_O QUE FAZER_
1. Indique se cada afirmação, de (a) a (c), está de acordo com o texto sobre os repasses do PDAF às escolas. Responda sim ou não e cite literalmente as palavras do texto que decidem a questão.
(a) Os repasses do PDAF seguem datas e valores fixos.
(b) O diretor do Centro de Ensino Fundamental do Areal defende que o governo adote o modelo de cartão.
(c) Graças às parcerias com a comunidade, pais e empresas, a Escola Classe 41 de Taguatinga não enfrenta problemas graves.
2. Retome o texto sobre os repasses do PDAF às escolas e dê continuidade a ele a partir da última frase.
**** TEXTO ****
Os repasses são feitos de forma irregular, sem datas e valores fixos e conforme a agenda do GDF. Esta instabilidade tem deixado os diretores de mãos atadas.
É o caso do Centro de Ensino Fundamental do Areal. Segundo o diretor, Jorge Luiz Oliveira, o ideal seria a reconstrução da escola. Mas, se houvesse regularidade no PDAF seria possível oferecer melhores condições de ensino.
O telhado, os banheiros e a caixa d’água do colégio precisam de reforma. Em dias de chuva, a quadra de esportes fica alagada e cheia de lama. “O PDAF não resolveria tudo, mas ajudaria e muito. O governo deveria adotar o modelo de cartão. Assim ficaria mais fácil para escolas e para a fiscalização”, comentou o Oliveira.
A Escola Classe 41 de Taguatinga consegue recursos graças a parcerias com a comunidade, pais e empresas. Mesmo assim, sofre sérios problemas. O principal é a cozinha. Nutricionistas da própria Secretaria de Educação já condenaram a velha cantina que apresenta pontos com ferrugem e carece até mesmo de ralos para a limpeza.
PDAF vira até drama pessoal
1 O orçamento total do PDAF para este ano é de R$ 77 milhões. O GDF publicou uma portaria autorizando a liberação de R$ 3,5 milhões para despesas de capital. Neste caso, os recursos poderão ser gastos para a compra de equipamentos como computadores.
2 Os atrasos do PDAF constituem um drama pessoal para muitos diretores. Vários contraíram dividas na praça e encontram-se com os nomes sujos. A questão é objeto de apuração no Ministério Público.
**** INFORMAÇÕES FORNECIDAS ****
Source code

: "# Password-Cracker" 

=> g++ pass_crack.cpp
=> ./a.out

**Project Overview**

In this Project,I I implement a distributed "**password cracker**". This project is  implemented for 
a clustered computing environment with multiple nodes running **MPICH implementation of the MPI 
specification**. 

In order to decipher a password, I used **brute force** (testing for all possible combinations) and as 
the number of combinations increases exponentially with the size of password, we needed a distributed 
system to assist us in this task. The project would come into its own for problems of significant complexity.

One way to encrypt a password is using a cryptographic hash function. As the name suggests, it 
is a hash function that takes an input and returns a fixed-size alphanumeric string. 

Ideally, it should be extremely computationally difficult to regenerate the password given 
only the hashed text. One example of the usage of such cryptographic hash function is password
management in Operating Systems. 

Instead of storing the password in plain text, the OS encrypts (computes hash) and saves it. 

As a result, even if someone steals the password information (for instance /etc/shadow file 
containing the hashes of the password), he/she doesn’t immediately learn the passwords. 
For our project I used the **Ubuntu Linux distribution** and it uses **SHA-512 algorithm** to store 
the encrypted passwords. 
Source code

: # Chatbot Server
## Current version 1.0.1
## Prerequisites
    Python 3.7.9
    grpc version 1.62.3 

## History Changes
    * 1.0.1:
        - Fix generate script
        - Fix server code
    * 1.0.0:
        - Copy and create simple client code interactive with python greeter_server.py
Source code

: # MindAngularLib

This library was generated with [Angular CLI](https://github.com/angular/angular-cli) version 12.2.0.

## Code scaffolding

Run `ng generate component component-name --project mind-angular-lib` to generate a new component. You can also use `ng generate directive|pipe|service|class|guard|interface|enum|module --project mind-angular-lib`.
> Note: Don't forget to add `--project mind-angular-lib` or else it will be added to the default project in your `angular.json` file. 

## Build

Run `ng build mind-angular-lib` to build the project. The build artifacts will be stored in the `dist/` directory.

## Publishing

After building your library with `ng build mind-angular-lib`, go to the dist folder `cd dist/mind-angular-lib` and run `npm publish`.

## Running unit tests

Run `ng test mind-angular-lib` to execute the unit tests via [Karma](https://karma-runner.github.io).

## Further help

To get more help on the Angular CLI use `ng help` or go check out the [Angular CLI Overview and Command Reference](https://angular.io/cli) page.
****
_RESPOSTAS DO EXERCÍCIO_
1.
(a) Não: "Os repasses são feitos de forma irregular, sem datas e valores fixos e conforme a agenda do GDF."
(b) Sim: "O governo deveria adotar o modelo de cartão."
(c) Não: "Mesmo assim, sofre sérios problemas."

2.
3 A Câmara analisa a destinação em bloco de emendas parlamentares para o PDAF em 2017, seguindo a mesma linha de ação adotada em 2015 para ajudar na Saúde.
Câmara cobra pressa para votar projeto
A demora do Buriti para a regulamentação do PDAF gera também um complicador político. O Legislativo entrará em recesso em 1 de julho e só retomará os trabalhos em agosto. Com isso cresce o risco de que o GDF encaminhe o projeto para votação aos 46 minutos do segundo tempo, complicando a tramitação do texto nas comissões da Câmara e a participação da sociedade na definição das regras.
Segundo o presidente da Comissão de Educação, Saúde e Cultura (CESC), deputado distrital Reginaldo Veras (PDT), a discussão do programa vai além da definição de datas. Hoje a verba é calculada apenas pelo número de alunos. Este critério tem sido alvo de críticas. Diretores defendem que também seja levada em consideração a condição física de cada colégio.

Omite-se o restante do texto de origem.